What is a model?

1. What is a model?#

“All models are wrong…but some models are useful.” – George Box (maybe)

What are some types of models you’ve ? (let’s aim for a diverse list)

Role model
Linear regression model
classification model
arma model (time-series model)
logistic regression model
super model
model organism
clustering model
large language model
template
lego model
architectural model
model train

Okay, then what is a model?

input, output
framework to follow
function
mold
simplifications/abstractions of real phenomena

How are models useful? What are their limitations?

import pandas as pd
import matplotlib.pyplot as plt

sp500 = pd.read_csv('https://raw.githubusercontent.com/GettysburgDataScience/datasets/refs/heads/main/sp500_1950_2025_weekly.csv', 
                    parse_dates = ['Date'], thousands = ',')
sp500.head()

	Date	Price	Open	High	Low	Vol.	Change %
0	2025-08-31	6437.47	6386.45	6445.17	6360.53	NaN	-0.35%
1	2025-08-24	6460.26	6457.67	6508.23	6429.21	NaN	-0.10%
2	2025-08-17	6466.91	6445.02	6478.89	6343.86	NaN	0.27%
3	2025-08-10	6449.80	6389.67	6481.34	6364.06	NaN	0.94%
4	2025-08-03	6389.45	6271.71	6395.16	6271.71	NaN	2.43%

murders_df = pd.read_csv('https://raw.githubusercontent.com/GettysburgDataScience/datasets/refs/heads/main/cdc_murdermortality_2023.csv',
                         thousands = ',')
murders_df.describe()

	YEAR	RATE	DEATHS
count	502.000000	477.000000	502.000000
mean	2018.515936	6.598323	413.547809
std	2.880651	3.969087	458.695970
min	2014.000000	0.000000	10.000000
25%	2016.000000	3.600000	72.250000
50%	2019.000000	6.100000	262.000000
75%	2021.000000	8.500000	603.500000
max	2023.000000	33.100000	2495.000000

murders_df['POP'] = murders_df['DEATHS']/murders_df['RATE']
murders_df.head()

	YEAR	STATE	RATE	DEATHS	URL	POP
0	2023	AL	14.8	717	/nchs/state-stats/states/al.html	48.445946
1	2023	AK	8.5	61	/nchs/state-stats/states/ak.html	7.176471
2	2023	AZ	7.5	531	/nchs/state-stats/states/az.html	70.800000
3	2023	AR	11.3	325	/nchs/state-stats/states/ar.html	28.761062
4	2023	CA	5.1	1972	/nchs/state-stats/states/ca.html	386.666667

hw_df = pd.read_csv('https://raw.githubusercontent.com/GettysburgDataScience/datasets/refs/heads/main/SOCR-HeightWeight.csv',
                    index_col = 0)
hw_df.head()

	Height(Inches)	Weight(Pounds)
Index
1	65.78331	112.9925
2	71.51521	136.4873
3	69.39874	153.0269
4	68.21660	142.3354
5	67.78781	144.2971

fig, ax = plt.subplots(1, 3, figsize = (20, 5))

# Height vs Weight
ax[0].scatter(hw_df['Height(Inches)'], hw_df['Weight(Pounds)'], s = 1, alpha = 0.2)
ax[0].set_title('US Height vs Weight')
ax[0].set_xlabel('Height (in)')
ax[0].set_ylabel('Weight (lbs)')

# Homocides
murders2023_df = murders_df.query('YEAR==2023')
ax[1].scatter(murders2023_df['POP'], murders2023_df['DEATHS'], s = 10)
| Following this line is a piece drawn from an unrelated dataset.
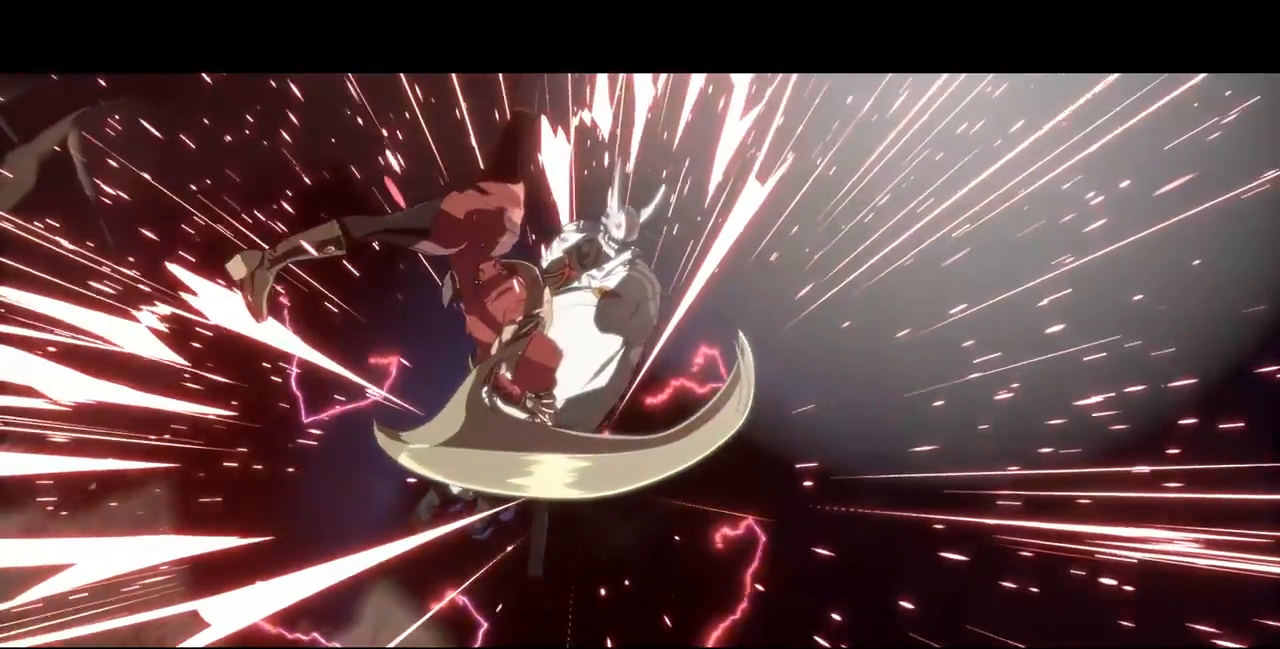
{"dt_ms": 480, "buttons": [], "events": []}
for i, row in murders2023_df.iterrows():
    ax[1].annotate(row['STATE'], (row['POP'], row['DEATHS']), fontsize=8, alpha = 0.5)
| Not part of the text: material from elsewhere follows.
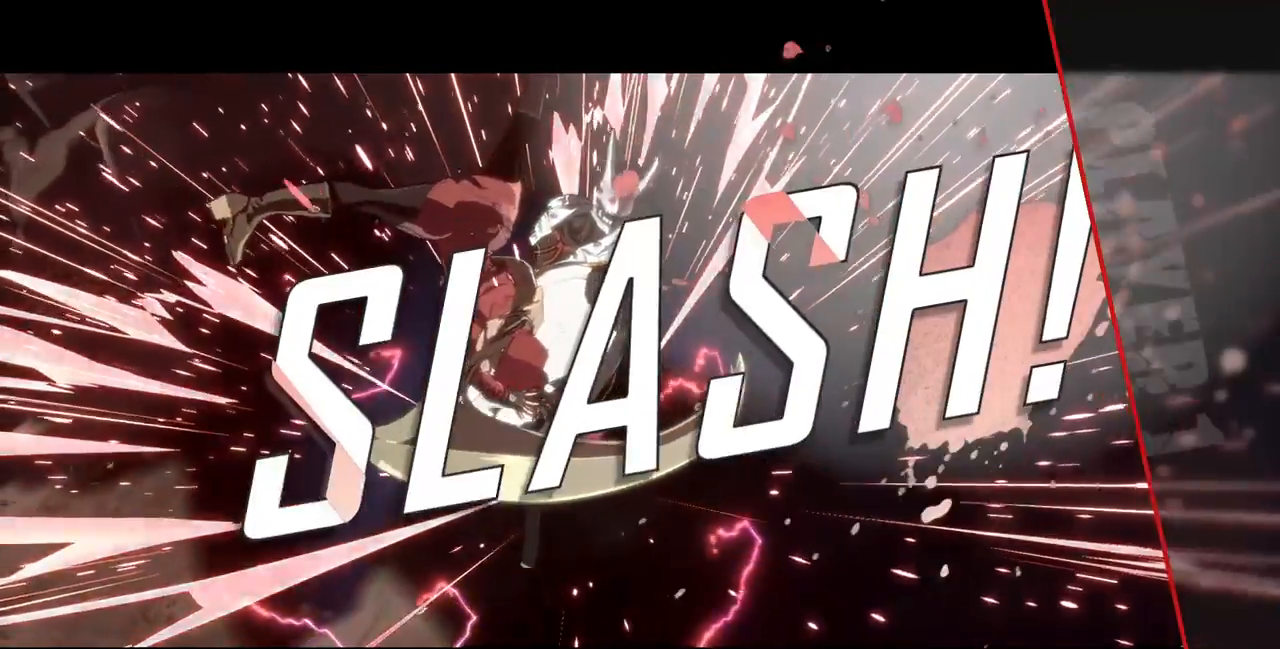
{"dt_ms": 520, "buttons": [], "events": []}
ax[1].set_title('2023 Homocides by population for US states')
ax[1].set_xlabel('Population (100K residents)')
ax[1].set_ylabel('Homocides')

# S&P 500
ax[2].plot(sp500['Date'], sp500['Price'])

ax[2].set_title('S&P500 over time')
ax[2].set_ylabel('Price at end of week ($)')
ax[2].set_xlabel('Date')

plt.show()

../_images/0d1750819a37d17fb8250f7a31932f5b3a0deac2fb95a8e9774ff0aaf19f7859.png

Answer the following questions based on the plots above.

US Height vs Weight

Given a room of 1000 Americans, what do you think the average height and weight would be?
Suppose a 6’ American (72 in), how much would you predict them to weigh?
What information might change your answers above?

US Homocides

Which states have a number of homocides above expectation?
If there were a new state with 30M residents, how many homocides would you expect?

S&P 500

When has the economy experienced there significant bubbles or recessions?
What do you expect the SP500 price to be in 2030?

How did you arrive at your answers for these questions?